Depois de observar líderes a portas fechadas em várias cúpulas, ele disse que há muito a aprender com a forma como eles lidaram com suas diferenças no passado.
"Dentro da sala, não é como se todos estivessem perto de brigas ou algo do tipo. É uma atmosfera muito cordial", disse Boehm, que discordou da ideia de que outro fórum — sem os EUA — seja necessário.
"Você pode concordar em discordar."
Quando se olha para a história recente, todos se concentram no ataque de Trump ao Twitter em 2018, no Air Force One, como um torpedeamento do consenso na cúpula de Charlevoix. Mas Boehm disse que a história mostrou que há maneiras de lidar com a discussão com o presidente instável — e ele acredita que o primeiro-ministro Mark Carney pode manter Trump informado.
"O que eu diria é: tragam-no... para a reunião, [tragam] o Presidente Trump para a conversa — e sempre que possível, para que ele não perca o interesse", disse Boehm. "E deem-lhe atenção, porque ele é o presidente dos Estados Unidos."

Mas a história e a gestão do ego só podem levar você até certo ponto, e a grande questão é como outros líderes respondem às políticas de Trump e às suas potenciais birras.
"Acho que o grande desafio para o Primeiro-Ministro Carney é garantir que algum tipo de solidariedade seja demonstrada", disse Boehm. "Não haverá consenso sobre tudo. Nunca houve."

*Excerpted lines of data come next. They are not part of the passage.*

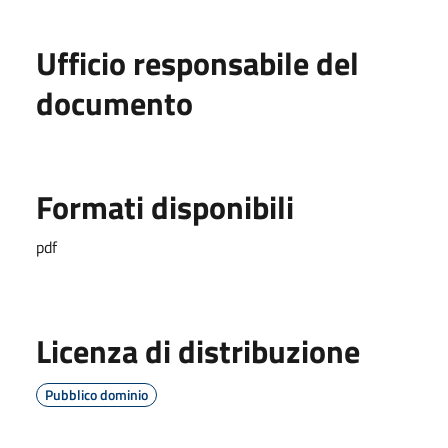
Ufficio responsabile del
documento
Formati disponibili
pdf
Licenza di distribuzione
Pubblico dominio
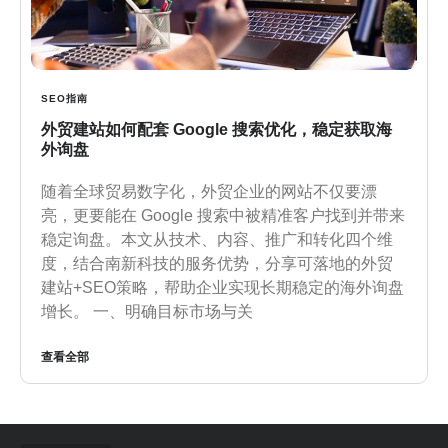
SEO指南
外贸建站如何配套 Google 搜索优化，稳定获取海
外询盘
随着全球贸易数字化，外贸企业的网站不仅要漂
亮，更要能在 Google 搜索中被精准客户找到并带来
稳定询盘。本文从技术、内容、推广和转化四个维
度，结合南新科技的服务优势，分享可落地的外贸
建站+SEO策略，帮助企业实现长期稳定的海外询盘
增长。 一、明确目标市场与关
查看全部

"Mas pelo menos ter um mínimo de visão consensual, onde o G7 possa se apresentar ao mundo e dizer: 'Tivemos uma boa discussão sobre os tópicos X, Y e Z, e é isso que propomos fazer.'"
Como a maior economia do mundo, ao longo dos anos, as nações se acostumaram com os Estados Unidos — o chamado G1 — definindo a agenda e liderando a discussão.
À medida que o governo Trump abandona o manto de liderança global do país, Luck disse que caberá aos outros membros do G7 tentar chegar a um consenso com os EUA onde for possível — e liderar em questões importantes que não interessam mais aos Estados Unidos.
"Acho que o mundo vai esperar um tempo para que mostremos o tipo de liderança moral a que as pessoas estão acostumadas. Ou que gostamos de pensar que as pessoas estão acostumadas", disse ele.